**Task brief:** Repeat exactly the lines of the entries below from the one with "camera: 40 degrees right, 0 degrees up" through the one with "pillow [295,213,400,329] -> none", both ends included, and nothing else.

Source material Block Start

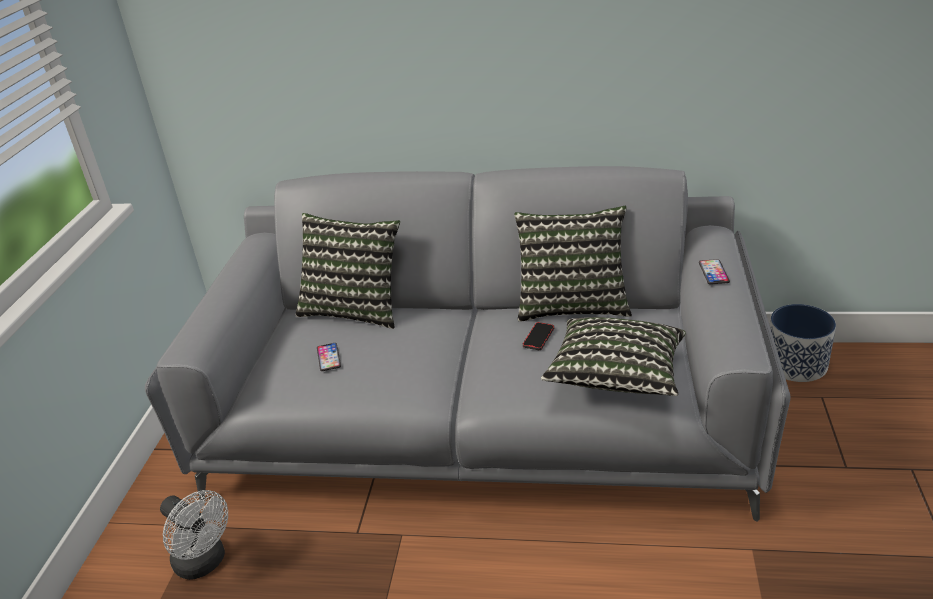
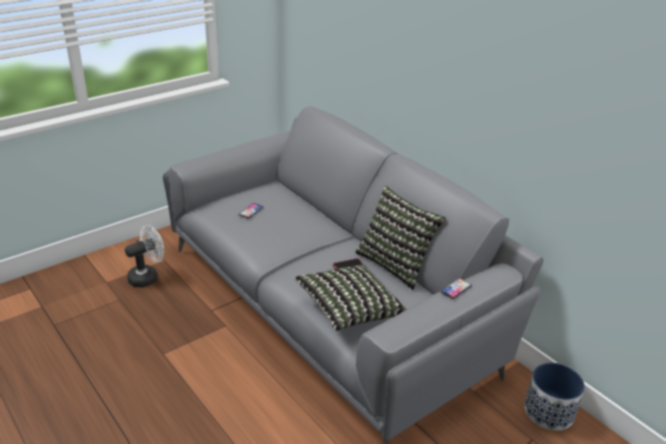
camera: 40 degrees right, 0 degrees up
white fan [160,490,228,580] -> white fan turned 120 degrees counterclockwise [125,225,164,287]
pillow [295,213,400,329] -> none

Source material Block End
Source material Block Start

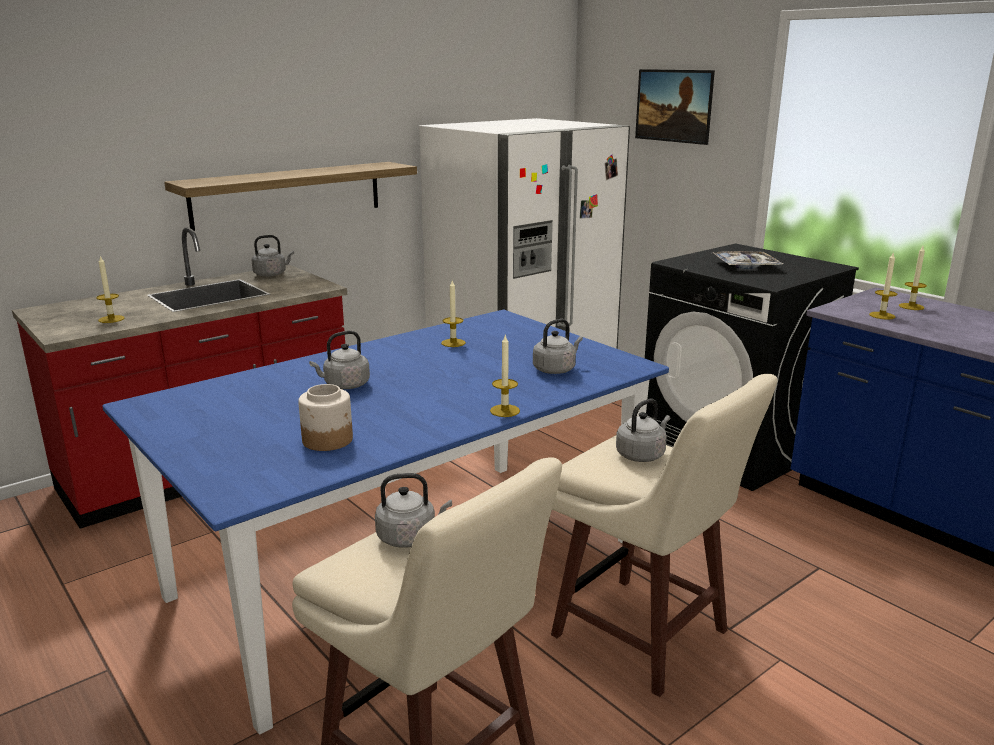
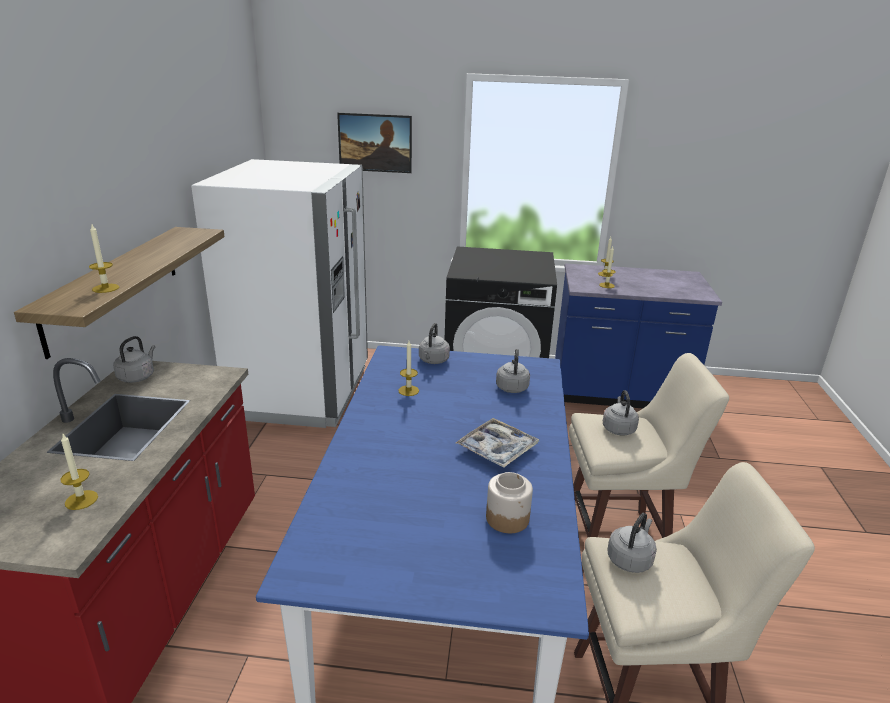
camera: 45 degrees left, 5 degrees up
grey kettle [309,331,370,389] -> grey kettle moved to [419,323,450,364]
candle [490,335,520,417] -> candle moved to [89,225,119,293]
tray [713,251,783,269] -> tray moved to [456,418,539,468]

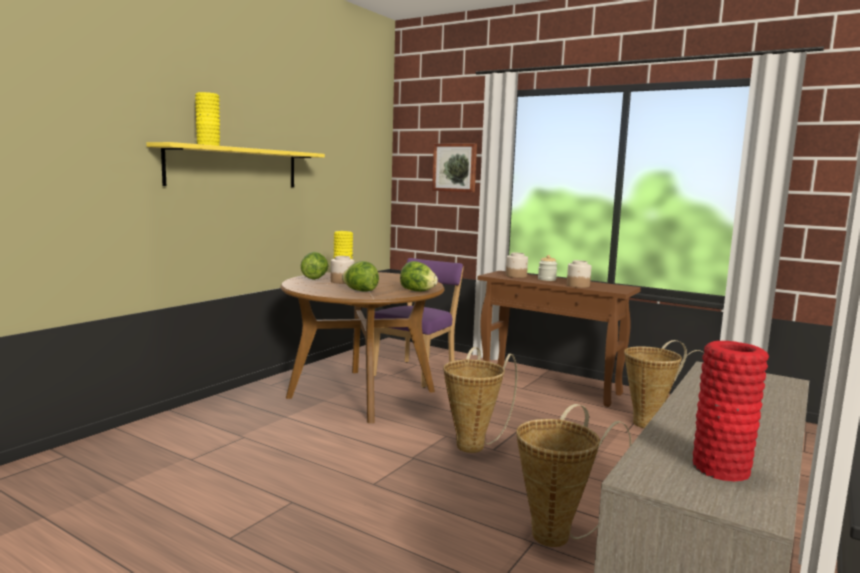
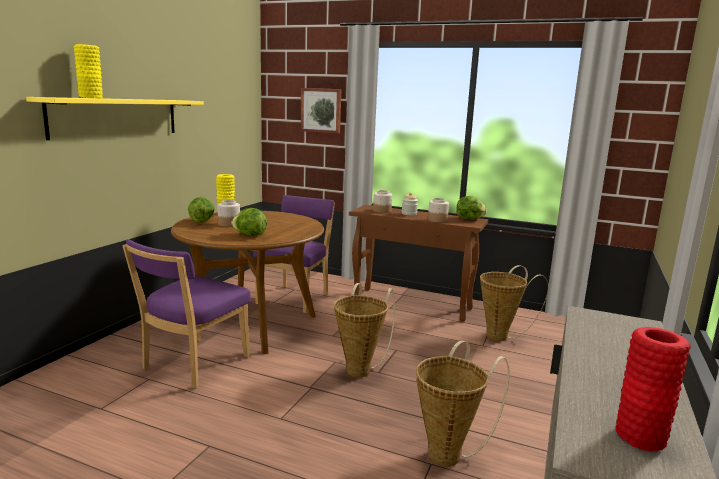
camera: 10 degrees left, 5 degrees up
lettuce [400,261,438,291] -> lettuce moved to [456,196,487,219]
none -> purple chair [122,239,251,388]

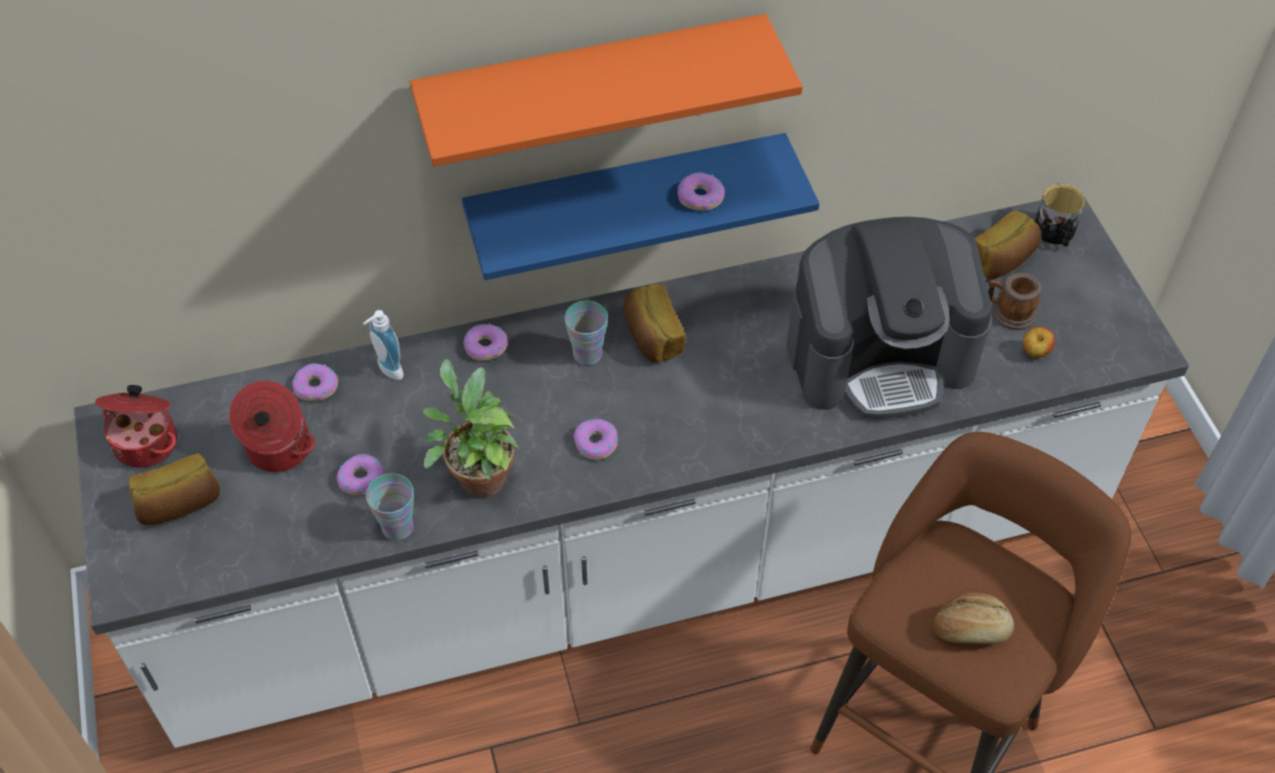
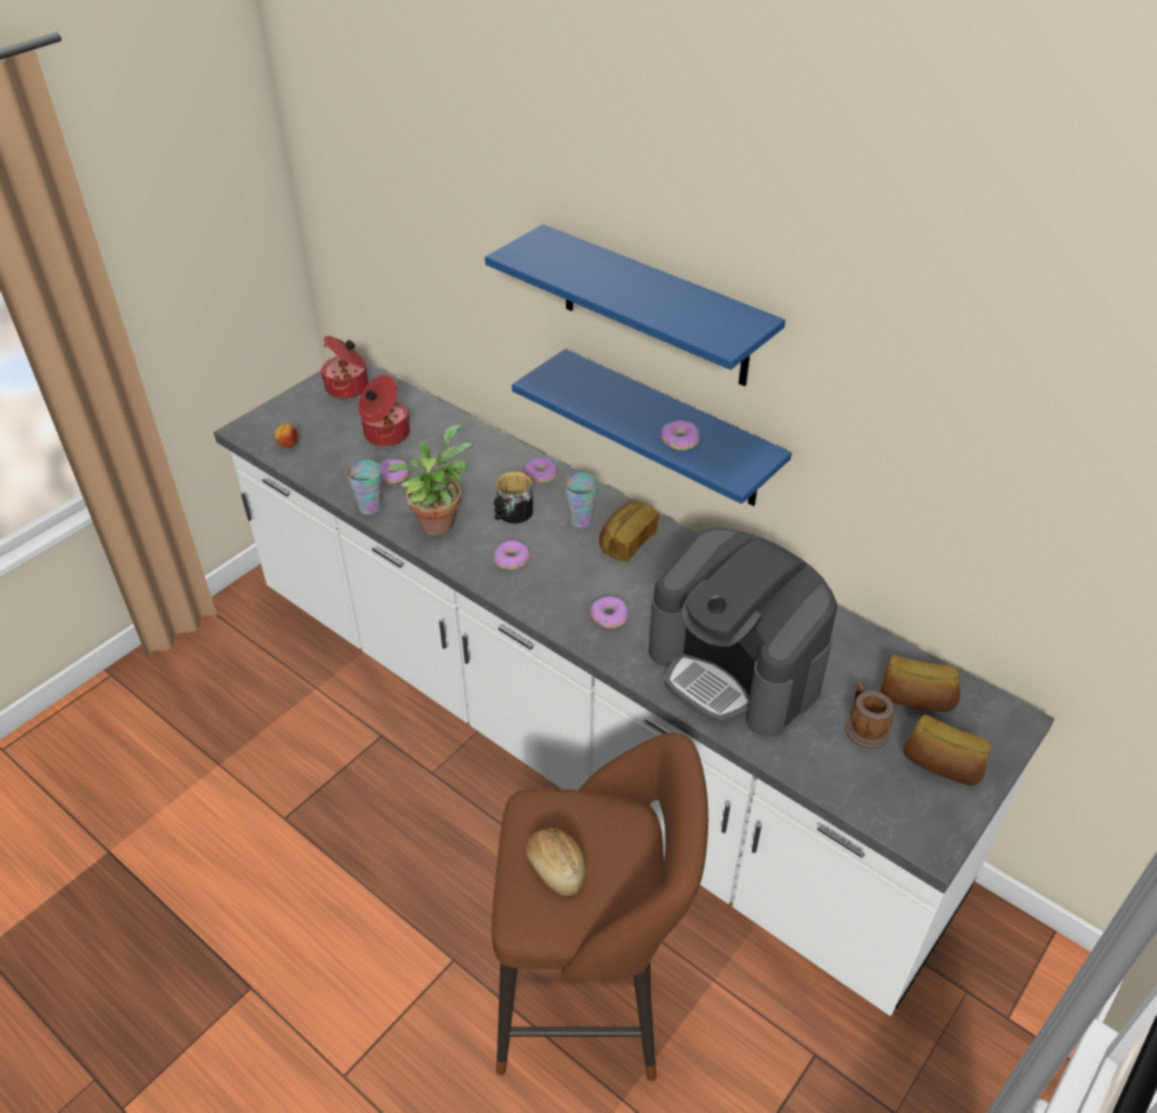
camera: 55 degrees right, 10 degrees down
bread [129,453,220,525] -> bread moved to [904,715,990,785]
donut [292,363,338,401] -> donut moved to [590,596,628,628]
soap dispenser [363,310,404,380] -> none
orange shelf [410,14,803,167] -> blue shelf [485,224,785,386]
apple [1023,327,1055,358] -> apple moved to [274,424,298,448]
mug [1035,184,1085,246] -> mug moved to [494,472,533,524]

Source material Block End
Source material Block Start

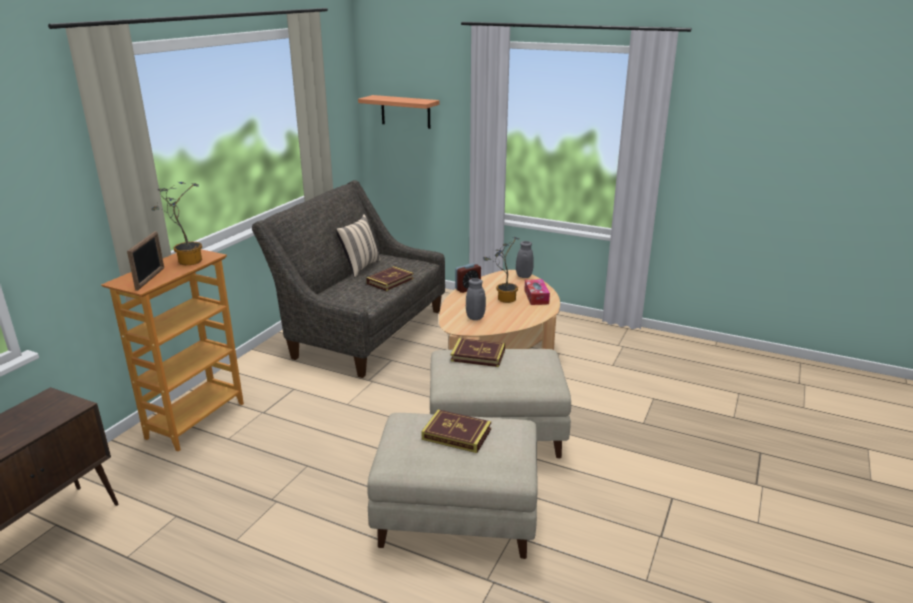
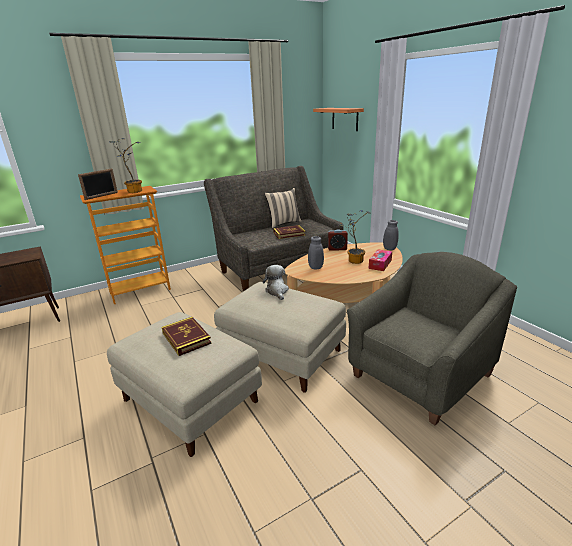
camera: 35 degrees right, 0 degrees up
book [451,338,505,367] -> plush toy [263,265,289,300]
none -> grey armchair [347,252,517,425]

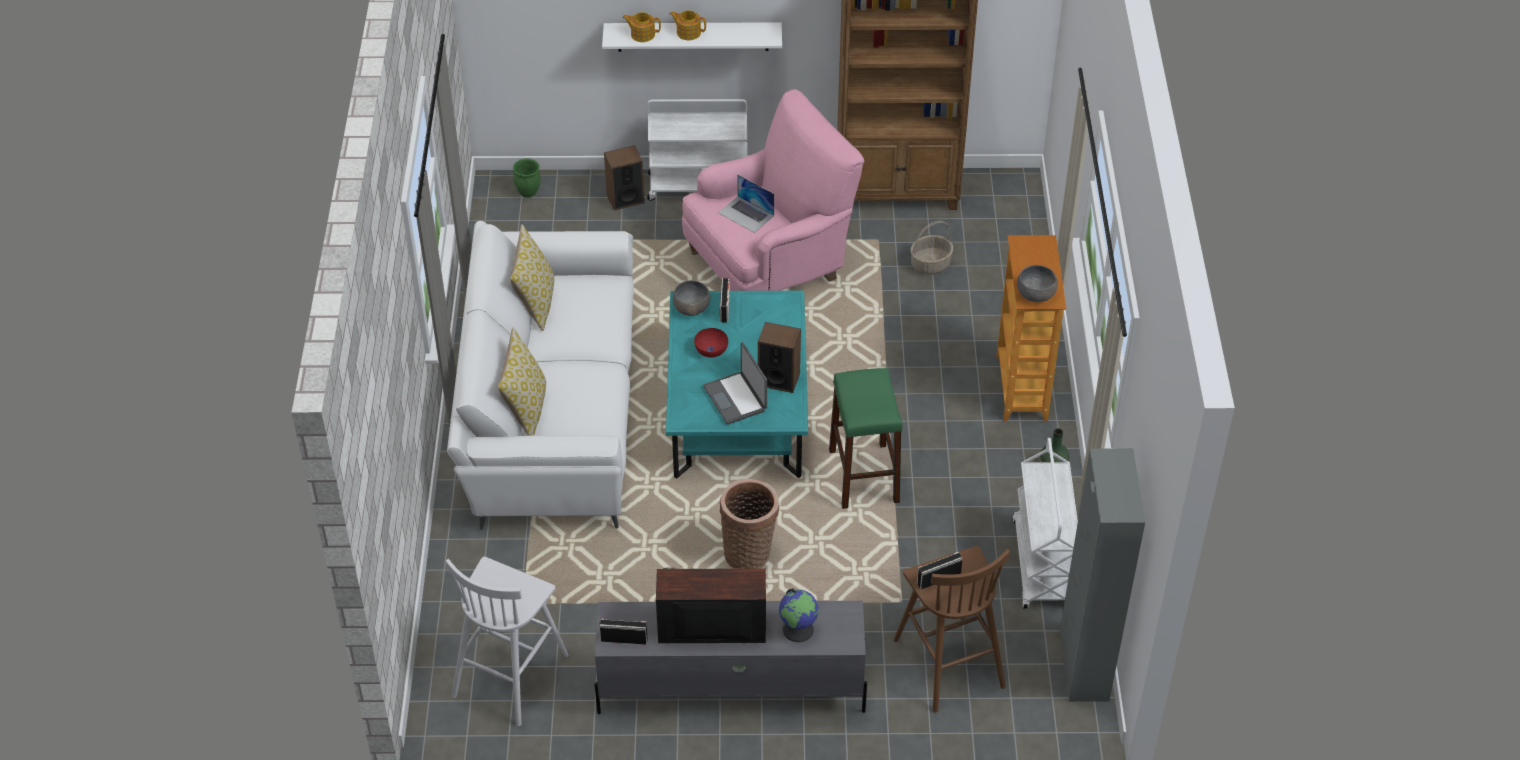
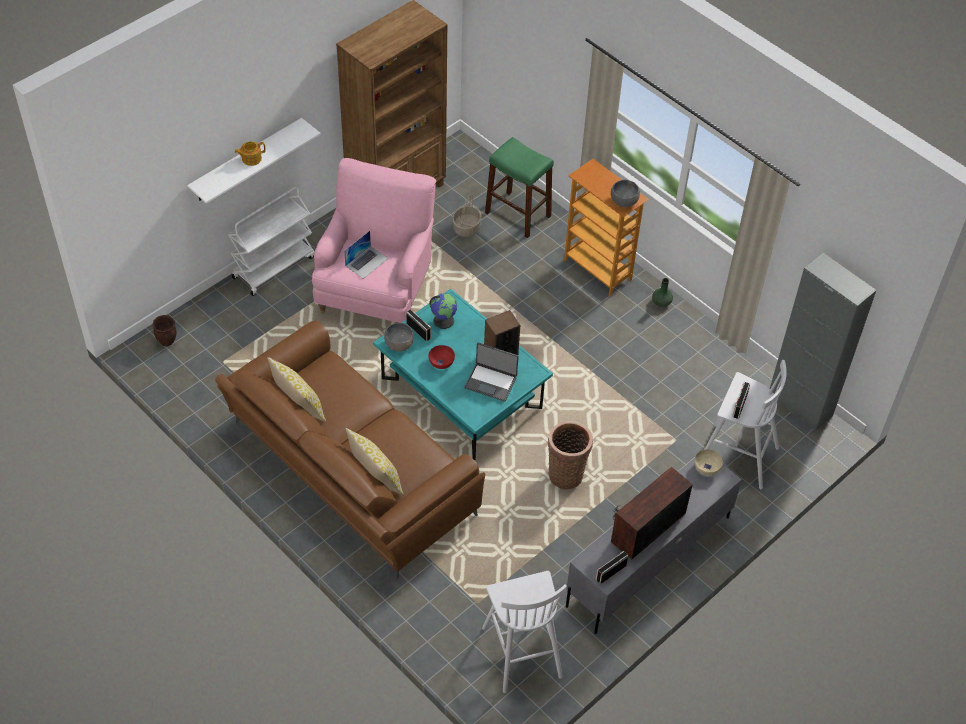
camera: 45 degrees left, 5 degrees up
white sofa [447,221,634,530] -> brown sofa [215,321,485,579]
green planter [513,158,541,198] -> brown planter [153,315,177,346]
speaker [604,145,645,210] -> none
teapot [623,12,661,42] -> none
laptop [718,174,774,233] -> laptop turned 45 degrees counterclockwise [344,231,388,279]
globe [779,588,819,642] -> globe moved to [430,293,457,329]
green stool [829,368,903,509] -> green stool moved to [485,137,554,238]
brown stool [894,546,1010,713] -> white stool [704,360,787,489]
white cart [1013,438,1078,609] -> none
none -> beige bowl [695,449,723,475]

Source material Block End

**Output for this task:**
camera: 40 degrees right, 0 degrees up
white fan [160,490,228,580] -> white fan turned 120 degrees counterclockwise [125,225,164,287]
pillow [295,213,400,329] -> none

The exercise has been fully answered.